RC: W8 D4 — Triggering compaction | Software under the hood

RC: W8 D4 — Triggering compaction

April 4, 2024

I am now able to compact a full level of SSTables into the next level. The remaining question is: when should we trigger compaction ?

As far as I know, the answer to this question was first given in the original LSM-tree paper. This paper introduced the concept of LSM-trees as an alternative to traditional B-trees for environments with large volumes of write operations. The main goal of LSM-trees that is highlighted in the paper is to reduce the disk I/O required for large volumes of insert operations.

Naturally thus, when talking about compaction (which they refer to as “rolling merge processes” in the paper), the focus is put on minimizing the I/O rate (i.e. the I/O operations used either for reading from disk to memory or for writing merged pages to disk). SSTables are distributed over multiple levels of the LSM-tree (labeled 0 to K) and, to define the optimal parameters, the authors of the paper define what they call the “size ratio between adjacent pairs of components”. This size ratio corresponds to the ratio of the total size (in bytes) of all SSTables on a given level over that of the previous one:

\[r_i = {S_{i+1} \over S_{i}}\]

They demonstrate that the I/O rate is minimized when the ratios for all levels are all equal to a common value \(r\). For anybody interested to understand why that is, they provide a proof for this right after the stated theorem (theorem 3.1 in the paper).

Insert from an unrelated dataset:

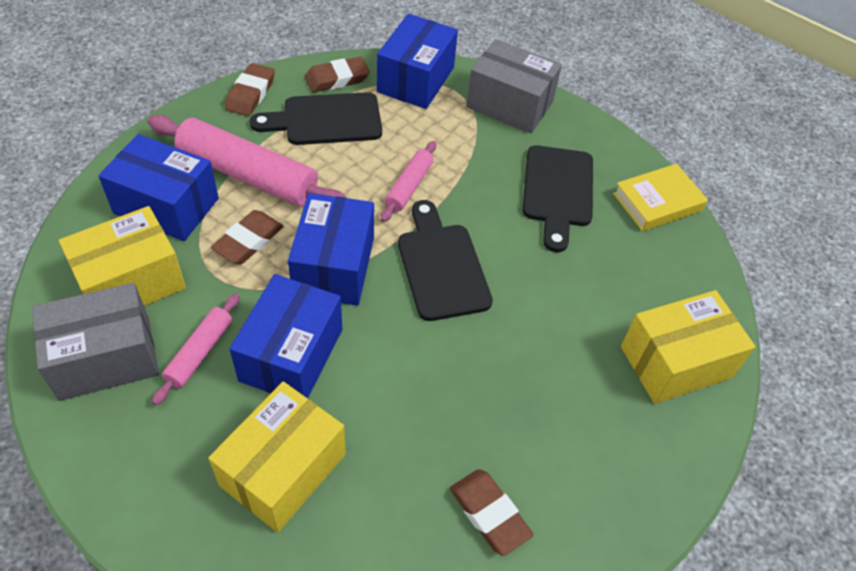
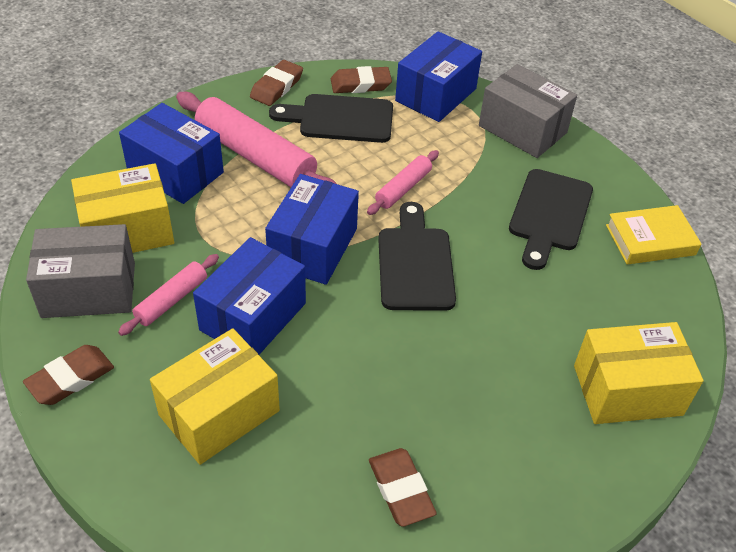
camera: 15 degrees right, 5 degrees down
brown eraser [211,210,284,264] -> brown eraser moved to [23,345,114,405]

Nevertheless, we can get an intuition as to why that is true:

A smaller \(r_i\) means that two adjacent levels are closer in size, which leads to more frequent merges. More frequent merges (i.e. more compaction processes) induces a higher write amplification and thus more I/O operations.
A higher \(r_i\) means that level \(i + 1\) is much bigger than level \(i\). Therefore, when compaction is triggered at this level, the volume of data to merge is big, thus resulting in both increased disk reads (to get all the data that needs to be merged) and increased disk writes (to write that data back onto disk). Also, since more data accumulates to that level, compaction will be triggered less frequently, thus possibly leading to long periods without any compaction interspaced with bursts of I/O operations.

Thus, to minimize the number of I/O operations, the optimal solution is to have a constant \(r\) value across all levels.

From what I have read, the typical value usually selected for this common \(r\) revolves around 10-20 (i.e. each level has 10 to 20 times the capacity of the previous level). Once this initial value is set, read and write amplification can be monitored (for example, RocksDB provide a bunch of statistics on compaction) and the value for \(r\) can be fine-tuned depending on how the system fares under the workload it is experiencing.

Whenever a level reaches a size that is \(r\) times bigger than that of the previous one, compaction is triggered for that level.